--- Record set Enclosed Below ---

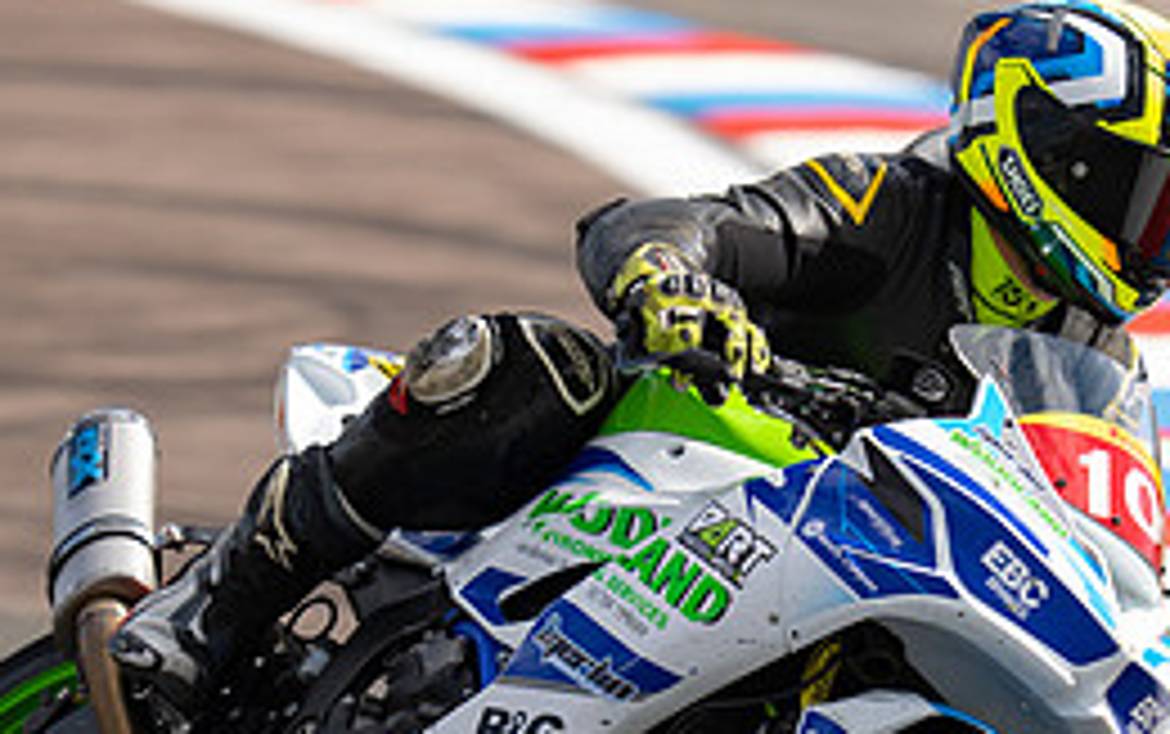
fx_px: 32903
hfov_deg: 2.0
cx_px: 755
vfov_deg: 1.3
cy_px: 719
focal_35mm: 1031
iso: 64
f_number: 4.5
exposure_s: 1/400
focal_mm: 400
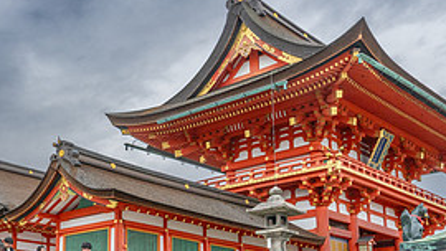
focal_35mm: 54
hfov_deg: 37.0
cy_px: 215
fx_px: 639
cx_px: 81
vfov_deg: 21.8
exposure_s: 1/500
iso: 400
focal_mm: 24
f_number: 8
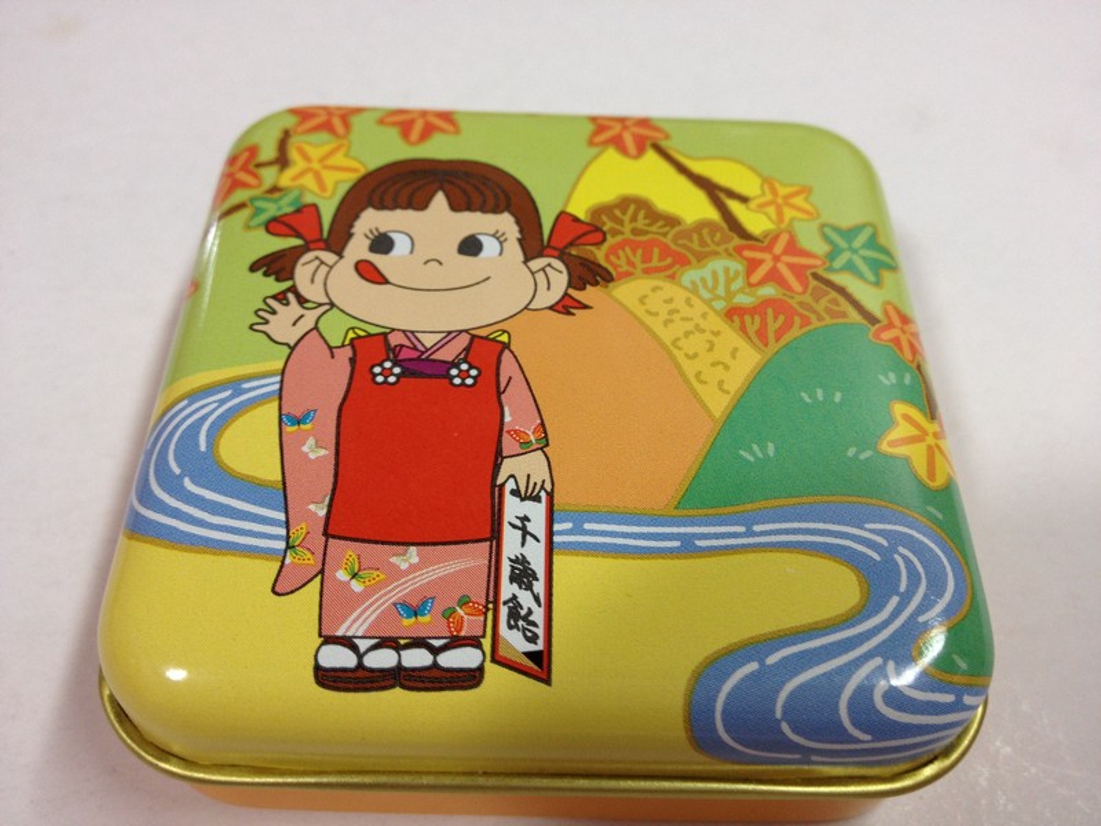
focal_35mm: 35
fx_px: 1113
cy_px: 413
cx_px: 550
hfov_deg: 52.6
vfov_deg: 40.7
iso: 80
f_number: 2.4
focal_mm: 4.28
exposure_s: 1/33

--- End of Enclosed Record set ---

§ **Written task**
Would you transcribe the listing above line by line, exactly, leaving every picture out?

§ **Response below**
fx_px: 32903
hfov_deg: 2.0
cx_px: 755
vfov_deg: 1.3
cy_px: 719
focal_35mm: 1031
iso: 64
f_number: 4.5
exposure_s: 1/400
focal_mm: 400
focal_35mm: 54
hfov_deg: 37.0
cy_px: 215
fx_px: 639
cx_px: 81
vfov_deg: 21.8
exposure_s: 1/500
iso: 400
focal_mm: 24
f_number: 8
focal_35mm: 35
fx_px: 1113
cy_px: 413
cx_px: 550
hfov_deg: 52.6
vfov_deg: 40.7
iso: 80
f_number: 2.4
focal_mm: 4.28
exposure_s: 1/33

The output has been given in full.